CHP liderliğinin asıl işiyse sermayenin beklentilerini karşılamak.
Uyumlu, yapıcı muhalefet bu gayretkeşliğin ürünü. Kılıçdaroğlu’nun deyişiyle “Yenikapı Ruhu”...
Başka beklentileri olanlar için kötü haber: Bu durum değişmeyecek. Sermayenin değil, emekçi halkın çıkarlarını ancak işçi sınıfının bağımsız gücü, sermayenin kontrolünde olmayan devrimci bir parti, böyle bir liderlik temsil edebilir.
Bunun dışında “Yenikapı Ruhu” herkesi esir alır. Zaten o ruh hep oradadır.
Cumhuriyet tehlikedeydi, “laiklik tehlikede değil” dediler.
Din istismarı, inanç sömürüsü, devletin dinle yönetilmesi, dinin sömürüye alet edilmesi zirve yaparken, “biz daha yüksek sesle besmele çekersek, vatandaşı AKP’nin elinden kurtarırız” kafasıyla davrandılar.
Suriye halkına kan kusturan cihatçı alçaklık ortadayken hükümetin işgal tezkerelerine “milli birlik” adına onay verdiler.
“Emek dostu” olduklarını söylerken tek yaptıkları göstermelik sendika ziyaretleri.

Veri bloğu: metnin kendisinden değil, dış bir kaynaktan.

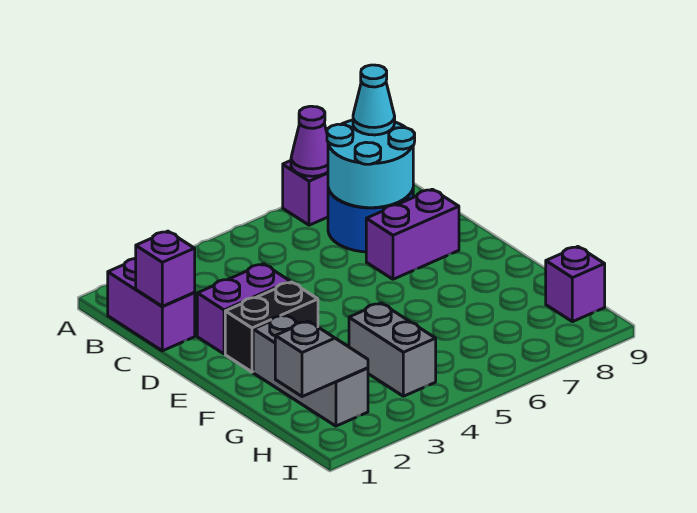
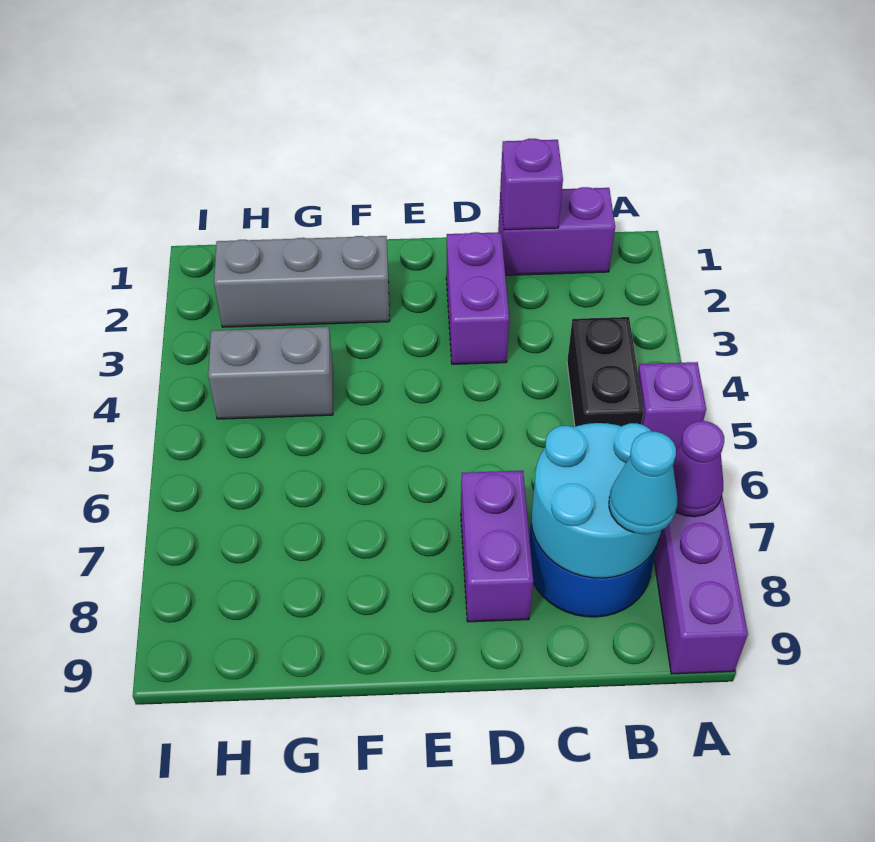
black 1x2 brick [225,282,318,372] -> black 1x2 brick moved to [567,317,644,427]
grey 1x2 slope [275,321,368,397] -> none
purple 1x1 brick [546,247,605,322] -> purple 1x1 brick moved to [638,362,706,451]

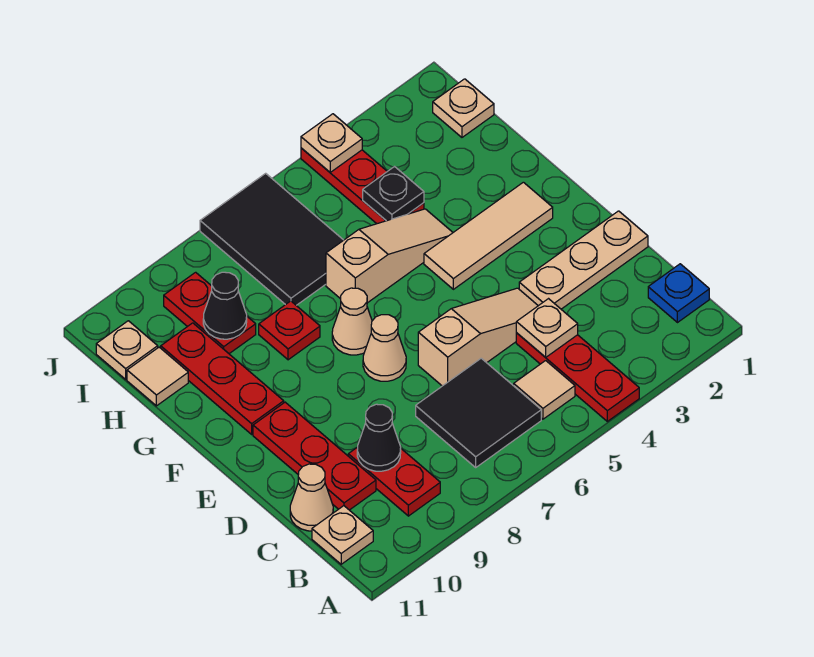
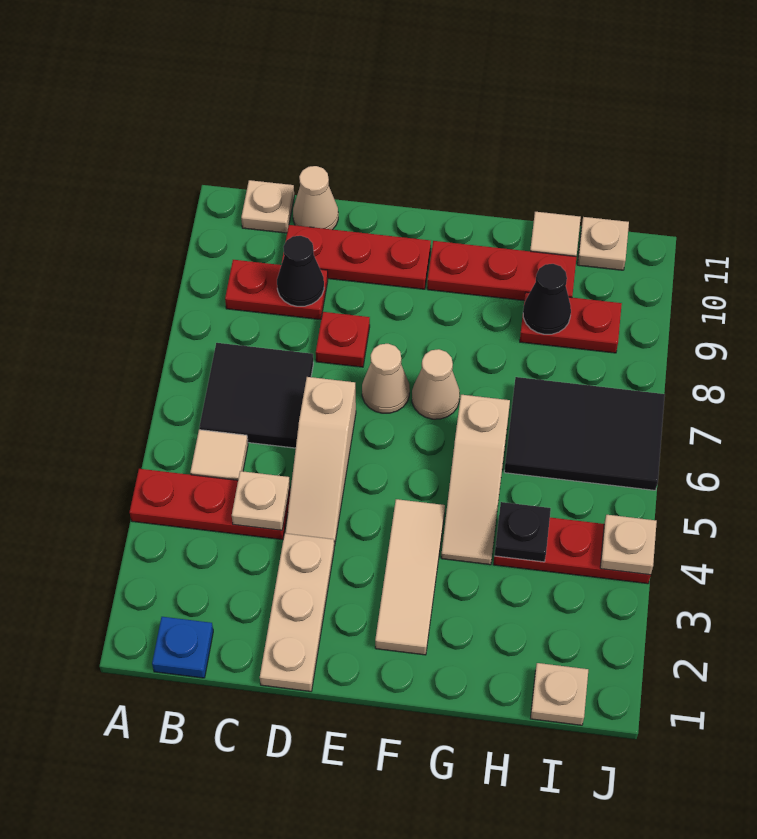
red 1x1 plate [259,301,320,360] -> red 1x1 plate moved to [316,312,370,367]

Bayram Meral gibi, Rıdvan Budak gibi fabrika sahibi, işçiyi sömüren sendika ağalarını milletvekili yaptılar.
İşçilerin kanını emen taşeronluk, CHP’li belediyelerde de hiç eksik kalmadı.
CHP’nin en güçlü olduğu yerlerden birisi olan Kadıköy’de bu güç, AKP’li belediye meclisi üyeleriyle rant paylaşmak için kullanıldı.
İzmir halkını “gavur” ilan edip savaş açmış olan gericilere övgü düzmek CHP’li Belediye Başkanı Aziz Kocaoğlu’na düşüyordu.
CHP, “Hayır” diyecek. Hayırlı olsun. AKP’nin bu noktaya gelmesinde, Erdoğan’ın hukuksuz Siirt milletvekilliğinden başlayarak CHP yönetiminin payı oldu.
Emekçilerin, aydınların, gençlerin ve kadınların şunu iyi bilmesi gerekiyor: Gerçekten direnmesi, göstermelik şovlarla yetinmeyip gerici saldırıya “Hayır” demesi için bu “yapıcı muhalefet” takımını hiç boş bırakmamak gerek.